Sri Lanka Eyes China as Major FDI Source

Under the new government, Sri Lanka is looking at China as a major source of foreign direct investment to further expand its growing economy, a top business executive said.
In an interview with Xinhua, Mangala P.B. Yapa, CEO of Sri Lanka’s biggest business group, the Ceylon Chamber of Commerce, said China and Sri Lanka had been trading partners for years and due to Sri Lanka’s strategic importance, China can pour investment into the country to benefit not only both nations but other South Asian countries as well.
“China is a fast growing market. China’s expanding middle class and upper class will require a lot of goods and services that Sri Lanka can provide. On the other hand, China is also looking at investment globally with Sri Lanka as an ideal destination,” Yapa said.
So far, bilateral trade between Sri Lanka and China was valued at more than $3 billion. But Sri Lanka is looking forward to increasing its exports to the world’s second largest economy.
In order to further improve their business relations, China and Sri Lanka are working out a free trade agreement.

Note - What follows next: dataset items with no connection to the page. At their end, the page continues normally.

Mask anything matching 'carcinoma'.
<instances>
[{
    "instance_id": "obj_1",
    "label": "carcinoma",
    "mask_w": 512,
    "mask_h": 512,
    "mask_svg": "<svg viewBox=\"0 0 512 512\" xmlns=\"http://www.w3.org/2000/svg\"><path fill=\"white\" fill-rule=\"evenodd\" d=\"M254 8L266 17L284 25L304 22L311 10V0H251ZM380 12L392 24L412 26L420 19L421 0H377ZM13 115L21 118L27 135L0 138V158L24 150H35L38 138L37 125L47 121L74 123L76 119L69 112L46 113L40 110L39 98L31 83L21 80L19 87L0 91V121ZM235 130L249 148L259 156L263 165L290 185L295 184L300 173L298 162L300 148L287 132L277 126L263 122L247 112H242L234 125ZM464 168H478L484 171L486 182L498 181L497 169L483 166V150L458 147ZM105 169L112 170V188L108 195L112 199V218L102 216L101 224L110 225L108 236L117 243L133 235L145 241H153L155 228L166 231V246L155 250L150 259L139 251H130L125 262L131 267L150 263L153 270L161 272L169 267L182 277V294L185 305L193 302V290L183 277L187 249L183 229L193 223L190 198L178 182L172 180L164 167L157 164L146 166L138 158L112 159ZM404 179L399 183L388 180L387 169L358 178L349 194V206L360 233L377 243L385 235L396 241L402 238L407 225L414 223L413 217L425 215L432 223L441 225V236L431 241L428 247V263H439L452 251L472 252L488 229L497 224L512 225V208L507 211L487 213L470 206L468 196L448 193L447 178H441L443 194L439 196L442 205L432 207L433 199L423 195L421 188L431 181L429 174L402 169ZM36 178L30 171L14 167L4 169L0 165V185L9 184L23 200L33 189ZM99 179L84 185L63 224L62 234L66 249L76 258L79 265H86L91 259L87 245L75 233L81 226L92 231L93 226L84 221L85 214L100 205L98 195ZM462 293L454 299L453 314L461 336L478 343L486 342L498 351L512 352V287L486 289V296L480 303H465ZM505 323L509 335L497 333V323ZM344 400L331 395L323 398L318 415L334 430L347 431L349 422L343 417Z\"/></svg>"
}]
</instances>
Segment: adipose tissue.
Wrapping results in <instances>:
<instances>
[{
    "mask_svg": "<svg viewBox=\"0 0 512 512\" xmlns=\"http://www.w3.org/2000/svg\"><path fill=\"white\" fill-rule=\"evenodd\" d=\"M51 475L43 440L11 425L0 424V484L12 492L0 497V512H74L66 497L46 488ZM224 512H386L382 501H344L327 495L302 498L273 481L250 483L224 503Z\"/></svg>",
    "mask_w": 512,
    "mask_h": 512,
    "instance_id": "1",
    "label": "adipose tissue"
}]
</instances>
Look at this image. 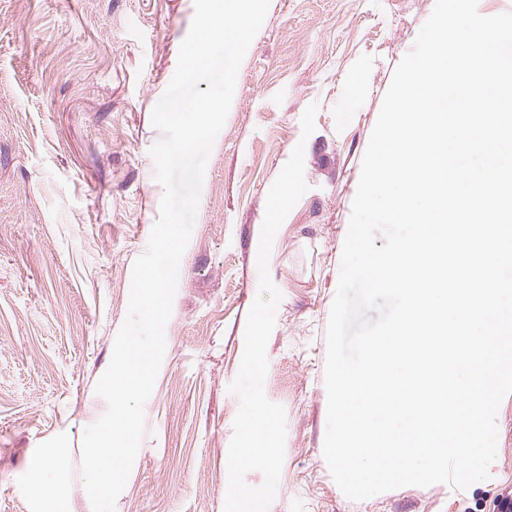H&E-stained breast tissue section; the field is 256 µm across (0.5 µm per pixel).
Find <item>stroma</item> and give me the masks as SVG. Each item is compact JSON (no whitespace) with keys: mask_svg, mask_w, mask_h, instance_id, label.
<instances>
[{"mask_svg":"<svg viewBox=\"0 0 512 512\" xmlns=\"http://www.w3.org/2000/svg\"><path fill=\"white\" fill-rule=\"evenodd\" d=\"M434 6L271 0L207 164L147 433L115 512H223L239 406L228 387L258 293L266 197L301 140L309 189L269 258L282 300L265 393L287 427L269 512H498L512 493V394L489 476L464 490L353 501L323 455L326 331L362 159ZM193 16L194 0H0V512H49L52 494L68 512H92L81 441L106 411L95 385L159 216L151 115Z\"/></svg>","mask_w":512,"mask_h":512,"instance_id":"35a3bbf8","label":"stroma"}]
</instances>
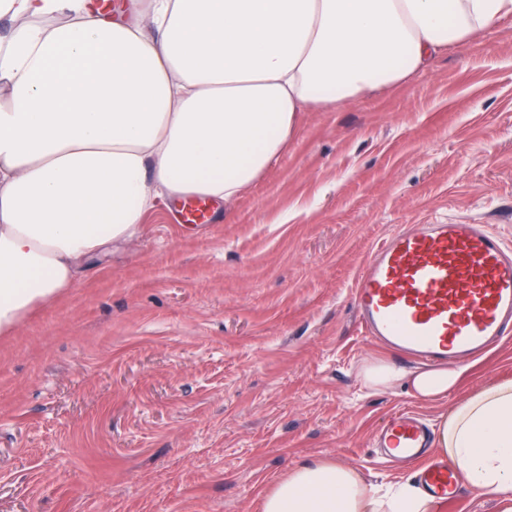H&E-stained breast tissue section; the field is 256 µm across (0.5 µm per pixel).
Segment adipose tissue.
<instances>
[{"mask_svg": "<svg viewBox=\"0 0 512 512\" xmlns=\"http://www.w3.org/2000/svg\"><path fill=\"white\" fill-rule=\"evenodd\" d=\"M0 334L138 237L159 204L233 203L299 112L398 85L512 17V0H0ZM371 390L435 400L464 372L375 359ZM440 450L512 512V380L439 425ZM331 459L299 463L261 512H442Z\"/></svg>", "mask_w": 512, "mask_h": 512, "instance_id": "obj_1", "label": "adipose tissue"}]
</instances>
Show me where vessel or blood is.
Listing matches in <instances>:
<instances>
[{
  "label": "vessel or blood",
  "mask_w": 512,
  "mask_h": 512,
  "mask_svg": "<svg viewBox=\"0 0 512 512\" xmlns=\"http://www.w3.org/2000/svg\"><path fill=\"white\" fill-rule=\"evenodd\" d=\"M353 303L365 336L421 362L468 361L512 337V245L484 224L402 226L369 256ZM431 445L429 429L406 414L378 436L393 458H418ZM417 481L449 503L462 489L444 463Z\"/></svg>",
  "instance_id": "vessel-or-blood-1"
}]
</instances>
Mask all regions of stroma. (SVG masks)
Listing matches in <instances>:
<instances>
[{
    "label": "stroma",
    "mask_w": 512,
    "mask_h": 512,
    "mask_svg": "<svg viewBox=\"0 0 512 512\" xmlns=\"http://www.w3.org/2000/svg\"><path fill=\"white\" fill-rule=\"evenodd\" d=\"M491 224L512 242V20L401 85L300 113L221 215L150 213L139 238L0 335V512H261L300 462L373 484L403 411L438 427L512 378V340L430 403L361 365L414 361L362 334L359 271L400 224Z\"/></svg>",
    "instance_id": "35a3bbf8"
}]
</instances>
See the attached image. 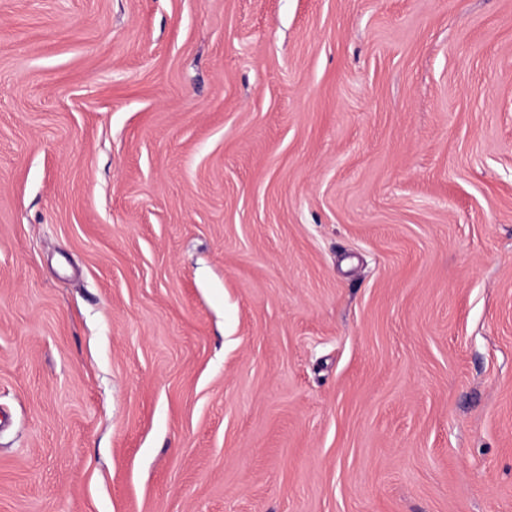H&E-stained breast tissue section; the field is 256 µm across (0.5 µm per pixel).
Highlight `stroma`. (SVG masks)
Wrapping results in <instances>:
<instances>
[{
    "label": "stroma",
    "instance_id": "stroma-1",
    "mask_svg": "<svg viewBox=\"0 0 512 512\" xmlns=\"http://www.w3.org/2000/svg\"><path fill=\"white\" fill-rule=\"evenodd\" d=\"M0 512H512V0H0Z\"/></svg>",
    "mask_w": 512,
    "mask_h": 512
}]
</instances>
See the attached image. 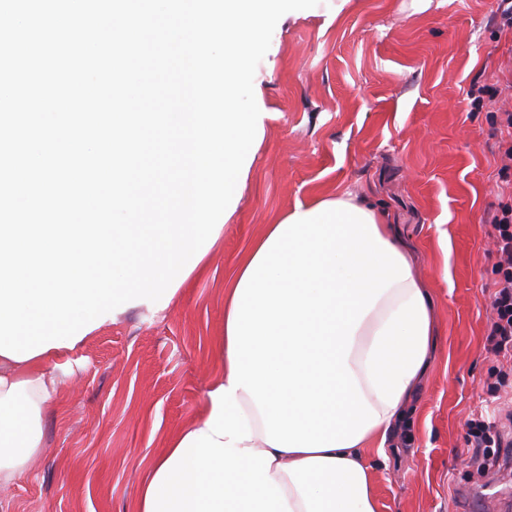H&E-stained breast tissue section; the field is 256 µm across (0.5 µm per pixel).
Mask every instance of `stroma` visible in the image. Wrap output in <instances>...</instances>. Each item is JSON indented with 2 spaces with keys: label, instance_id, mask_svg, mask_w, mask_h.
Wrapping results in <instances>:
<instances>
[{
  "label": "stroma",
  "instance_id": "35a3bbf8",
  "mask_svg": "<svg viewBox=\"0 0 512 512\" xmlns=\"http://www.w3.org/2000/svg\"><path fill=\"white\" fill-rule=\"evenodd\" d=\"M496 0H350L338 17H281L256 81L267 118L238 207L202 272L150 317L99 327L56 375L26 470L0 512H133L166 438L204 414L219 374L224 290L266 224L320 193L382 204L434 306L435 336L407 422L372 461L380 512H512V463L467 462V421L512 392L487 388L501 155L492 117L512 110V28Z\"/></svg>",
  "mask_w": 512,
  "mask_h": 512
}]
</instances>
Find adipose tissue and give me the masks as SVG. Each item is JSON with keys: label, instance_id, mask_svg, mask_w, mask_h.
I'll return each mask as SVG.
<instances>
[{"label": "adipose tissue", "instance_id": "adipose-tissue-1", "mask_svg": "<svg viewBox=\"0 0 512 512\" xmlns=\"http://www.w3.org/2000/svg\"><path fill=\"white\" fill-rule=\"evenodd\" d=\"M433 303L388 214L342 190L267 225L224 291L222 375L166 441L134 512H379L386 455L432 347ZM53 347L0 355V485L41 444Z\"/></svg>", "mask_w": 512, "mask_h": 512}]
</instances>
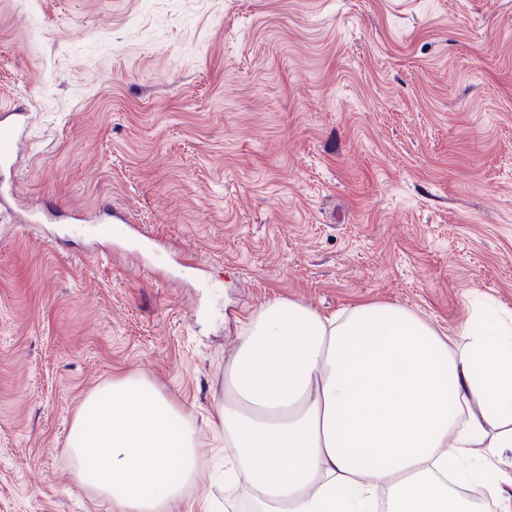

“China has been and will be a strong partner for Sri Lanka’s economic growth. I see this as a relationship which needs to be further strengthened,” Yapa said.
Relations between the two countries had encountered a slight bump after the $1.5 billion expansion of the Colombo port project was suspended for a review process when the new president took over.
According to Yapa, President Maithripala Sirisena’s recent visit to China was a clear indication of Sri Lanka’s commitment to strengthen its relations with China.
China became Sri Lanka’s largest loan provider after the end of three decades of civil war in 2009. Beijing has provided Colombo with over $5 billion in loans, mostly for massive infrastructure projects, including highways, railways and ports, and another $1.2 billion for a coal-power plant.
Sri Lanka also sees great opportunities of growth as the economy expands after the end of the civil war. Sri Lanka grew by 7.4% in 2014 and although growth is expected to slow marginally to 7% this year, the country remains an exciting investment point in South Asia.